Restreindre la participation des jeunes filles aux compétitions sportives, interdire les traitements de transition pour les mineurs ou encore prohiber les spectacles de "drag queens" en présence d'enfants: aux Etats-Unis, les propositions de loi attaquant les personnes transgenres se multiplient ces dernières semaines et ont déjà atteint une ampleur record à ce stade de l'année.
Selon le quotidien The Washington Post, jamais dans l'histoire des Etats-Unis autant de projets de loi visant les droits de la communauté LGBTQI+ - et en particulier des personnes transgenres - n'ont été présentés et adoptés que depuis le début des sessions législatives américaines de 2023.

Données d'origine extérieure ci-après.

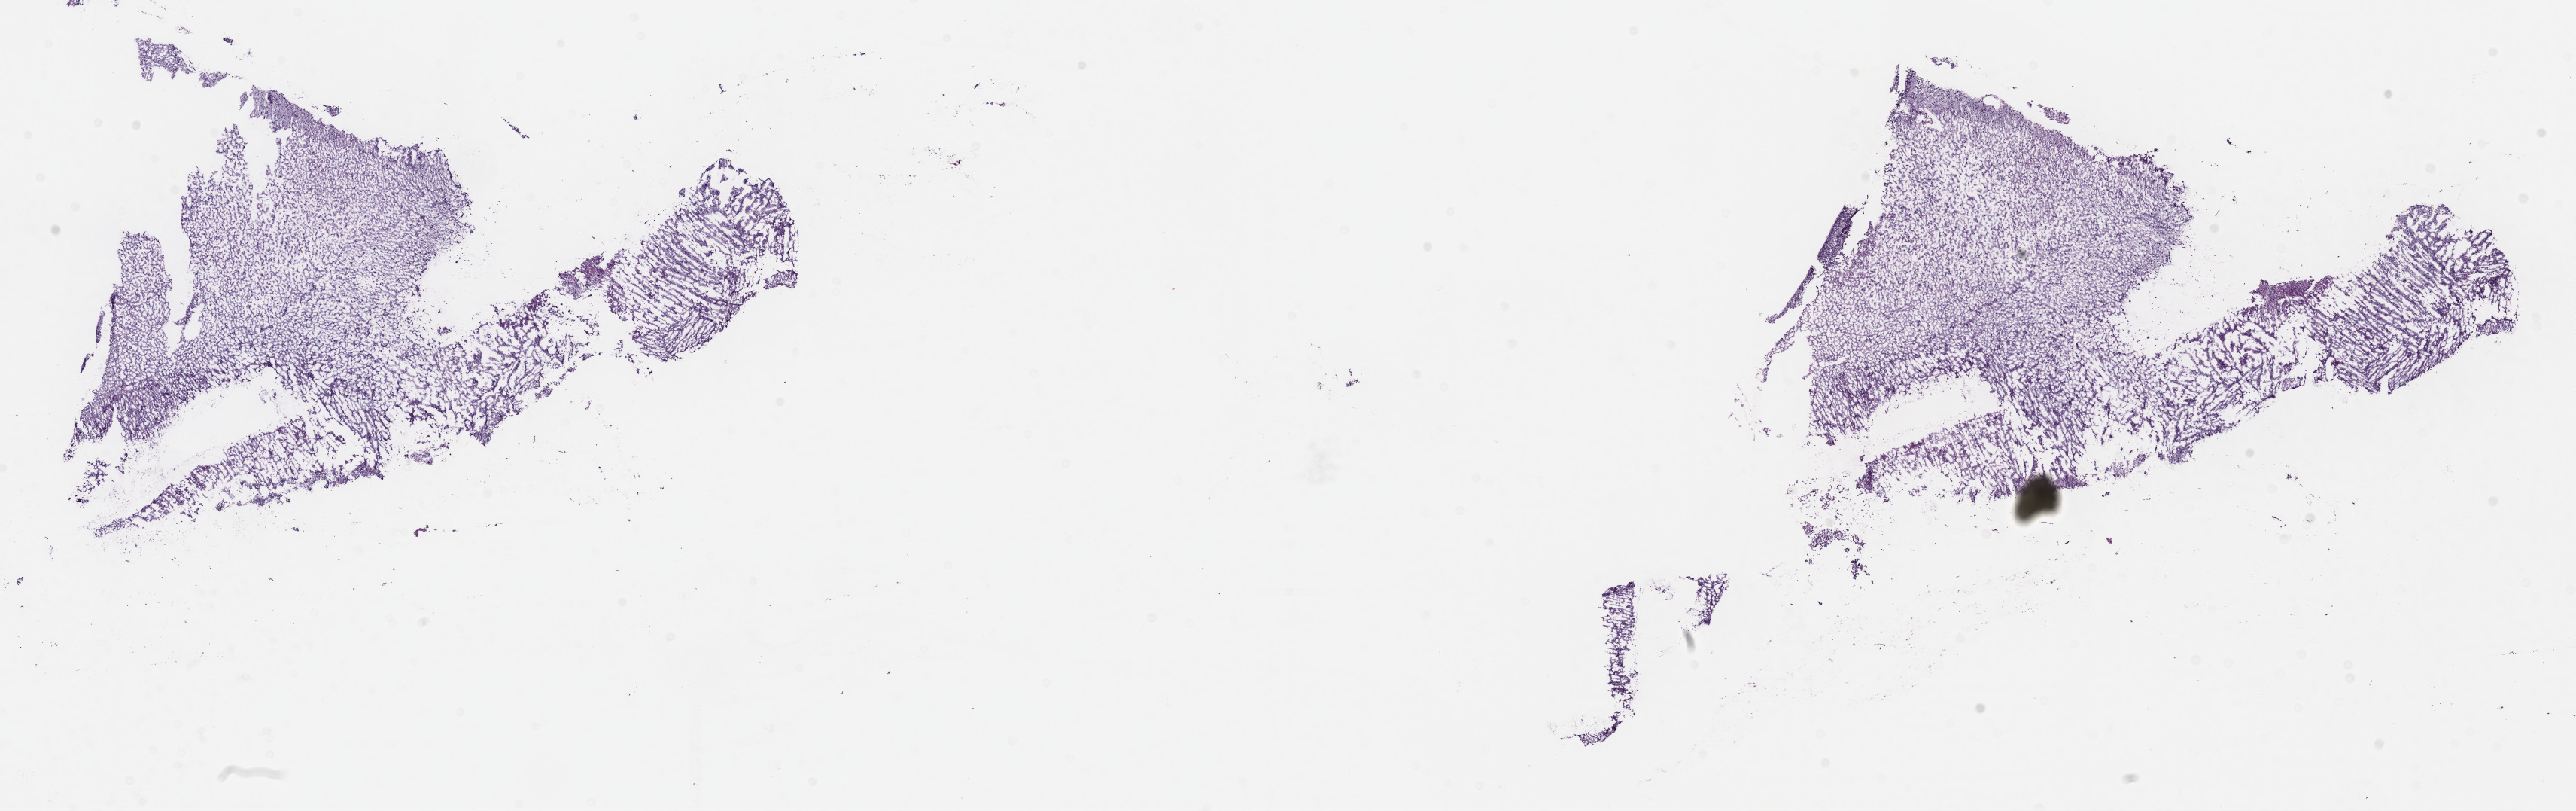
Digitized H&E-stained tissue section (whole slide), shown as a low-resolution overview of the whole scanned area (about 27.7 x 8.7 mm, from a 40x scan), frozen section, primary tumour sample from the brain. Male patient; age at initial diagnosis 20 years. Histologic grade: G2 (moderately differentiated). Slide review estimates, as recorded: tumour cells 30%, tumour nuclei 80%, normal cells 10%, stromal cells 60%, necrosis 0%. Inflammatory infiltration, as recorded: lymphocyte infiltration 0%, monocyte infiltration 0%, neutrophil infiltration 0%.
• histologic diagnosis: Astrocytoma, NOS (cerebrum)
• laterality: right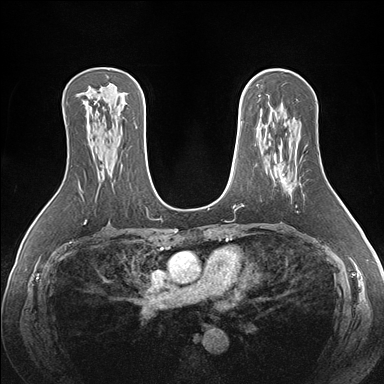
Breast MRI (dynamic contrast-enhanced), one axial slice. Position 101 of 176 along the scan axis. Dynamic contrast-enhanced series, time point 2 of 7 at this slice position (early post-contrast). 1.5 T. TE 1.5 ms, TR 4.1 ms. 384 × 384 image matrix, field of view 360 × 360 mm. Female patient.
Outlined on this slice (semi-automatically segmented with operator editing):
- enhancing-tissue mask used for the functional tumour volume (all voxels passing the contrast-enhancement thresholds inside the analysis volume; usually the tumour): bounding box <282,178,284,182> (left, top, right, bottom; pixels)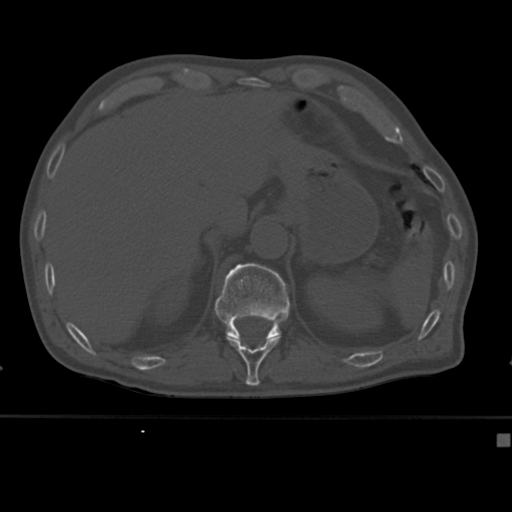
CT including the spine, one axial slice. Slice 200 of 430 in the series (ordered by position). 120 kVp. Bone window (W 1800 / L 400 HU). 1.5 mm slice thickness. 512 × 512 image matrix, field of view 337 × 337 mm. Patient: male, 64 years. Case-level facts recorded for this patient, not image findings: primary cancer: uterus; vertebrae with lytic lesions (as recorded): T1, T4, T5, T7, L5.
Structures marked on this image (semi-automatically segmented with operator editing):
- T11 vertebra: bounding box (x1, y1, x2, y2) in pixels: (226, 336, 280, 382)
- T12 vertebra: (214, 263, 290, 340)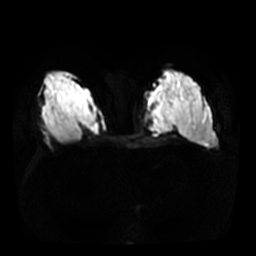
Breast MRI, one axial slice. Position 14 of 36 along the scan axis. Diffusion-weighted series; image 2 of 4 stored at this slice position (different b-values; order by instance number). 3 T. 5 mm slice thickness. 256 × 256 image matrix, field of view 340 × 340 mm. Female patient.
Structures marked on this image (manually delineated by an expert):
- tumour on diffusion-weighted imaging: bounding box <167,89,173,108> (left, top, right, bottom; pixels)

Depuis janvier, plus de 470 projets de loi restreignant les droits des personnes transgenres ont été déposés, contre environ 150 l'année dernière, et plus que les quatre années précédentes réunies, relève le journal dans une analyse basée sur des données de l'Union américaine pour les libertés civiles (ACLU). Au moins 45 nouvelles lois de ce type ont été adoptées dans une quinzaine d'Etats au cours des quatre derniers mois. Un chiffre qui dépasse déjà le nombre total de projets de loi déposés au cours de 2022, où 20 textes ont été avalisés par 12 Etats.
Ces lois ont été promulguées en grande partie par des gouverneurs républicains ou par des assemblées législatives républicaines qui ont passé outre les vetos des gouverneurs démocrates, précise le Washington Post.
De son côté, le site Trans Legislation Tracker, qui documente les projets de loi anti-trans aux États-Unis sur la base des données fournies par l'ACLU et des organisations de défense des droits des personnes LGBTQI+, répertorie au moins 64 projets de loi adoptés depuis janvier 2023 à travers le pays, sur les plus de 530 présentés, contre 26 textes avalisés en 2022. Quelques-uns sont encore en attente de la signature des gouverneurs des Etats concernés, qui ont le pouvoir d'y opposer leur veto. Ce dernier peut toutefois être outrepassé dans certains cas.
Une bataille culturelle, mais aussi sanitaire
En 2023, les tendances de ces dernières années se poursuivent: empêcher les enfants et les enseignants transgenres d'être visibles dans les écoles, refuser la reconnaissance de l'État par le biais des certificats de naissance et interdire les soins de santé liés au genre, dénonce Trans Legislation Tracker. Le site souligne aussi que les projets de lois présentés cette année vont encore plus loin.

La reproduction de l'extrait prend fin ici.